#### TEXTE FOURNI:
• • • • •
Alexis Tsipras reste inflexible sur les retraites. Le Premier ministre grec a en effet prévenu ce dimanche qu'il respecterait le mémorandum avec ses créanciers mais qu'il ne cèderait pas à des "exigences déraisonnables", alors que les négociations sur la réforme des retraites approchent. "Les créditeurs doivent savoir que nous allons respecter l'accord à la lettre, mais cela ne signifie pas que nous cèderons à des exigences déraisonnables et injustes", a-t-il déclaré dans une interview accordée au journal Real News.

"Nous ne nous sommes pas engagés à trouver l'argent exclusivement à partir de coupes dans les retraites", a fait valoir le premier ministre grec. "L'accord prévoit la possibilité de mesures équivalentes, que nous avons déjà mises en route". Pour autant, Alexis Tsipras concède que le système de retraites est "au bord de l'écroulement" et qu'il devrait être réformé.
• • • • •
#### TRAVAIL À FAIRE:
1. Dans l'article sur les retraites grecques, à quel journal Alexis Tsipras a-t-il accordé son interview ?
2. Relevez tous les passages placés entre guillemets dans l'article sur les retraites grecques.
3. Poursuivez l'article sur la réforme des retraites en Grèce après sa dernière phrase.
• • • • •
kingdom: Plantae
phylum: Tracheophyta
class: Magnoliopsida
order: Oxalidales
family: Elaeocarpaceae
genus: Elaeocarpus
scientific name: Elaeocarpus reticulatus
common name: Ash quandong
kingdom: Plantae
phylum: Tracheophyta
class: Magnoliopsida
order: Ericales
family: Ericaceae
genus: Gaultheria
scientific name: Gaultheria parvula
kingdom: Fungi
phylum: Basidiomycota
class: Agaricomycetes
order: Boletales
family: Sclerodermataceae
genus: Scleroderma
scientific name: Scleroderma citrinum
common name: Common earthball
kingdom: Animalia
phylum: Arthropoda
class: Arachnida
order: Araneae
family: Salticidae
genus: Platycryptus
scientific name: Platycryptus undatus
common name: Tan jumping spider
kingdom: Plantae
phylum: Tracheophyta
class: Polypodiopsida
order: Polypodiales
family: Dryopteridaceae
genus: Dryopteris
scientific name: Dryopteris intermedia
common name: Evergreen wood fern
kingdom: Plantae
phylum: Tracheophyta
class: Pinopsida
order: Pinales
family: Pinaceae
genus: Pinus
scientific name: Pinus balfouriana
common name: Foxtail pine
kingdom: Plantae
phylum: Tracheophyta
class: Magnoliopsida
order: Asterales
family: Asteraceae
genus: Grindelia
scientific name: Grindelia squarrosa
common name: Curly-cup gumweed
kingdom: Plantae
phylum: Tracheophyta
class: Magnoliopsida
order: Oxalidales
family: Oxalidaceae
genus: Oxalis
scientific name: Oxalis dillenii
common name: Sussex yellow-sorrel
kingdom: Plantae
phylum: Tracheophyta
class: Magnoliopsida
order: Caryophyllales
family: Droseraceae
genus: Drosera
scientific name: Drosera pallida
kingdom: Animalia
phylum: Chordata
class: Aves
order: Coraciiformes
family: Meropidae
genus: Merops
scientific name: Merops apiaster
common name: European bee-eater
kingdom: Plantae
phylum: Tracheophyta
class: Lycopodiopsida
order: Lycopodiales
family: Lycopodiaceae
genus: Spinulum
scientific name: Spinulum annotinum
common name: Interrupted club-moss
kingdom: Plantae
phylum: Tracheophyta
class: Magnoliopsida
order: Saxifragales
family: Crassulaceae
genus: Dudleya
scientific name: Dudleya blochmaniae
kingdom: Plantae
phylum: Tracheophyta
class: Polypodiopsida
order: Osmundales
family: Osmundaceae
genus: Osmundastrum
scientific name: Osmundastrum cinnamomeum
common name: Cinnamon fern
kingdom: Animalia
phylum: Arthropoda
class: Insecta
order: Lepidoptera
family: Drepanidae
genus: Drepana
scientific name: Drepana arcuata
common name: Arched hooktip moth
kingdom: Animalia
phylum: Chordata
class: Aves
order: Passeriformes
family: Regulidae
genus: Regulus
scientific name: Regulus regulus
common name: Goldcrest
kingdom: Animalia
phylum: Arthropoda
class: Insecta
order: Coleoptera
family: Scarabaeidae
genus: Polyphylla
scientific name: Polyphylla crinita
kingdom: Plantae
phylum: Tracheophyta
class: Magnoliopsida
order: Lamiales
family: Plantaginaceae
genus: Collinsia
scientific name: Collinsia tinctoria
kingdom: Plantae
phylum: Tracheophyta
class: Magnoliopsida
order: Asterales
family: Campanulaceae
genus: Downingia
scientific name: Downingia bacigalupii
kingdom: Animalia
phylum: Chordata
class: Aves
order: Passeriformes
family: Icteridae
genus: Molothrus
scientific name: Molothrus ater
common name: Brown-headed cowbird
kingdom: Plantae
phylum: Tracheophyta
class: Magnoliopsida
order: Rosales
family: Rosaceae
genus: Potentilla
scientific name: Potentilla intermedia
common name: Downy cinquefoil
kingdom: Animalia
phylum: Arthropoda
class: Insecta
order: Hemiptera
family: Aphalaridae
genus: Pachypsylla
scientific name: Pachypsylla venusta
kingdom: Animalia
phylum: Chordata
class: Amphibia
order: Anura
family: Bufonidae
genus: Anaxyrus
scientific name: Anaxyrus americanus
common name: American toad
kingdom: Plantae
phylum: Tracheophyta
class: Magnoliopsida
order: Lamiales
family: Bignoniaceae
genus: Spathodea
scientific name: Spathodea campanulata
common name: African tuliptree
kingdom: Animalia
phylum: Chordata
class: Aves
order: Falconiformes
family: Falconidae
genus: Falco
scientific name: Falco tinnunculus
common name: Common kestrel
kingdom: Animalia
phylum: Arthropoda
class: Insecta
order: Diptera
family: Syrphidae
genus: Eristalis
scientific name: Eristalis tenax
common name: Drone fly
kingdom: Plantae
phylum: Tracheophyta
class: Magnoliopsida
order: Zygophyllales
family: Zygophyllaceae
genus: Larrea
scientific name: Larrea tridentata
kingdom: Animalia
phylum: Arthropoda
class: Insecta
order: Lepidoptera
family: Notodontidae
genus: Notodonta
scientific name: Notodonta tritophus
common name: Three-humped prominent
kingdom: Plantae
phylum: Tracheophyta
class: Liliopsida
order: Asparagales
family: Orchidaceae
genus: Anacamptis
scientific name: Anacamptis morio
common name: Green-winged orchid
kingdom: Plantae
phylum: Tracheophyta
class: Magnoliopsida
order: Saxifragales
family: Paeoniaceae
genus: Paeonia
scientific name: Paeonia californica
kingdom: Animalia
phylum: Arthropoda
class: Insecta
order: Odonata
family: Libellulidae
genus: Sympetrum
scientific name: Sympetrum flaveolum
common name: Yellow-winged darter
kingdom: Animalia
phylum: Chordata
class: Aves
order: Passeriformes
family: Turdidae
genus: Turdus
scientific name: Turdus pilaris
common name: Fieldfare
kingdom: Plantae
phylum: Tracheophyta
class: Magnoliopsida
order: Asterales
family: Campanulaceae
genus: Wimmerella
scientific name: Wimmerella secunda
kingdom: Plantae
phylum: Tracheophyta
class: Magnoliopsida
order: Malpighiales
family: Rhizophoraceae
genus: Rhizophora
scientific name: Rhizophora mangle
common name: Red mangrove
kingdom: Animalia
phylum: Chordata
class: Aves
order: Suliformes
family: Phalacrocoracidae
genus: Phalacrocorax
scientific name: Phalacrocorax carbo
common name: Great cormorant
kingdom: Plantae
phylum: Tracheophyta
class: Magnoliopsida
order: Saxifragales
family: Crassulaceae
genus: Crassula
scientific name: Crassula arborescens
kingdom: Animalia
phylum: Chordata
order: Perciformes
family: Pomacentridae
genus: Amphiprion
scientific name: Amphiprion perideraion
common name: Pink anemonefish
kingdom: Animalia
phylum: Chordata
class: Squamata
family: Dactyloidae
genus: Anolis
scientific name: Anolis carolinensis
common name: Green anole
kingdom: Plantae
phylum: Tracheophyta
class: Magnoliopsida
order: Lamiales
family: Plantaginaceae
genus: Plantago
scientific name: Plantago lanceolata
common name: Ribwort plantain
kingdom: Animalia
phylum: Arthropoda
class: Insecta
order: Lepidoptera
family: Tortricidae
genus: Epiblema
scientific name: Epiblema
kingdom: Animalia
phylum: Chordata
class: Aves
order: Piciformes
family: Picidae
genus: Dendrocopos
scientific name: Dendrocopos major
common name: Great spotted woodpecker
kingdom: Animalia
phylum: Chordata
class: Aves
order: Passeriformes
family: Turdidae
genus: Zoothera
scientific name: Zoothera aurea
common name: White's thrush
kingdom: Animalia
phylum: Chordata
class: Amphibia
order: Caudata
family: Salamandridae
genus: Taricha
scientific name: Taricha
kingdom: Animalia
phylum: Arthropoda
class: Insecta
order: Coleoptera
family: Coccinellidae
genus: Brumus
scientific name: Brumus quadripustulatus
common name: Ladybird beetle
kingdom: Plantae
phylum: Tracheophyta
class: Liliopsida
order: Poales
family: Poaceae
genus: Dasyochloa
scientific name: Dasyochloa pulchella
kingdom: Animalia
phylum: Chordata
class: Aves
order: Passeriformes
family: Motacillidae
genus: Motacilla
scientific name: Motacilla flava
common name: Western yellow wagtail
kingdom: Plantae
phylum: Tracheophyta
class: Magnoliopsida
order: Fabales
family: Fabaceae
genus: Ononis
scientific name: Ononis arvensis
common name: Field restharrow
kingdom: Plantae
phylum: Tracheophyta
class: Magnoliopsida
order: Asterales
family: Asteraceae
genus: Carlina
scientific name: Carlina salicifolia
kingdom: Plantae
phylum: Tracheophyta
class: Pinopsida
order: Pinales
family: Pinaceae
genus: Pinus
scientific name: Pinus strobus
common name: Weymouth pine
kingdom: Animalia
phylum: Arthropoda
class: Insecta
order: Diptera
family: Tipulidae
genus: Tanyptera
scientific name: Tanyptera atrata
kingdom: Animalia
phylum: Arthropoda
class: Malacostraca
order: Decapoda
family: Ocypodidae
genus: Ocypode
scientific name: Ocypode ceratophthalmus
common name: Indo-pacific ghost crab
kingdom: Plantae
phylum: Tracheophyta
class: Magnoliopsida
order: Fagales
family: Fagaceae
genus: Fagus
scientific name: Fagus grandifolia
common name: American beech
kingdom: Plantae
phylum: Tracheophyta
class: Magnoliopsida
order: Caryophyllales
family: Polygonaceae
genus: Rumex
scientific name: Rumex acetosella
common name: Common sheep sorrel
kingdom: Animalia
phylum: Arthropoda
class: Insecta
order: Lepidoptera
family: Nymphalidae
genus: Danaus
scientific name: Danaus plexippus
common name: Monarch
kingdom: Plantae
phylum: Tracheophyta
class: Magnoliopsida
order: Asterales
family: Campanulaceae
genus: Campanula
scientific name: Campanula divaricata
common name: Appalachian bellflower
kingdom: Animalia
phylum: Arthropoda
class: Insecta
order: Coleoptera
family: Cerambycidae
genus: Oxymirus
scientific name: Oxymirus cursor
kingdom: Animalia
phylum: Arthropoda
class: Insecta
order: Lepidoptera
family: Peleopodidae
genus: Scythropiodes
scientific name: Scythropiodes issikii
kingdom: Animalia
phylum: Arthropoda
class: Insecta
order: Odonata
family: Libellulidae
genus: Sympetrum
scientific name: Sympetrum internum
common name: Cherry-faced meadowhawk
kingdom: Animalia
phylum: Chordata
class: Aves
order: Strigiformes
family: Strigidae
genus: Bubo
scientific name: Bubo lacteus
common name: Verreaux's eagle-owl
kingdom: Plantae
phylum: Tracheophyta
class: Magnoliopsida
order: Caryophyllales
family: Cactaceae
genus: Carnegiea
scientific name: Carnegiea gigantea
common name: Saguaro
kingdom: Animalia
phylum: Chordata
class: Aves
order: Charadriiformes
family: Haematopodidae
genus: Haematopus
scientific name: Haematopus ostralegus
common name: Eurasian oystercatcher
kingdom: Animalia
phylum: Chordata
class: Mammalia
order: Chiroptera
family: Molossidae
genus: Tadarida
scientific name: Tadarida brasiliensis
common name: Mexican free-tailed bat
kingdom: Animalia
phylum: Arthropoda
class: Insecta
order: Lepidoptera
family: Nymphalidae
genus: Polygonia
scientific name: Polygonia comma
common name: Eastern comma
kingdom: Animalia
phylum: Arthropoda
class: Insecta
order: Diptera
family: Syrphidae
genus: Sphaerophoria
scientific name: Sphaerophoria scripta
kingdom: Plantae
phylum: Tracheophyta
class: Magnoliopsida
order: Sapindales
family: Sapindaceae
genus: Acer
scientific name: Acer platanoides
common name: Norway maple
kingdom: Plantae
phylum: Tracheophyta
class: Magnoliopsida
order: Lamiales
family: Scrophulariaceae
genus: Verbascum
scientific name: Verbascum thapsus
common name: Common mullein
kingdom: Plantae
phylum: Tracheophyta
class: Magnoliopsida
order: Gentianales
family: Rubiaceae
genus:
• • • • •
#### RÉPONSES:
1. Au journal Real News.

2.
- "exigences déraisonnables"
- "Les créditeurs doivent savoir que nous allons respecter l'accord à la lettre, mais cela ne signifie pas que nous cèderons à des exigences déraisonnables et injustes"
- "Nous ne nous sommes pas engagés à trouver l'argent exclusivement à partir de coupes dans les retraites"
- "L'accord prévoit la possibilité de mesures équivalentes, que nous avons déjà mises en route"
- "au bord de l'écroulement"

3.
Tsipras promet un retour à la croissance pour 2016

Un avis largement partagé par le secrétaire général du ministère du Travail, Andreas Nefeloudis, qui s'inquiète de l'éventuel impayé des pensions de retraite si aucune réforme n'est faite au cours de l'année. "Si nous ne nous occupons pas du problème du système de sécurité sociale aujourd'hui, dans un an nous ne pourrons plus payer les retraites", a-t-il prévenu.

Mais le Premier ministre reste optimiste quant à l'avenir de la Grèce et promet un retour à la croissance pour 2016. "Nous allons revenir à la croissance, mettre fin aux contrôles de capitaux, réduire la dette et revenir sur les marchés", a-t-il assuré.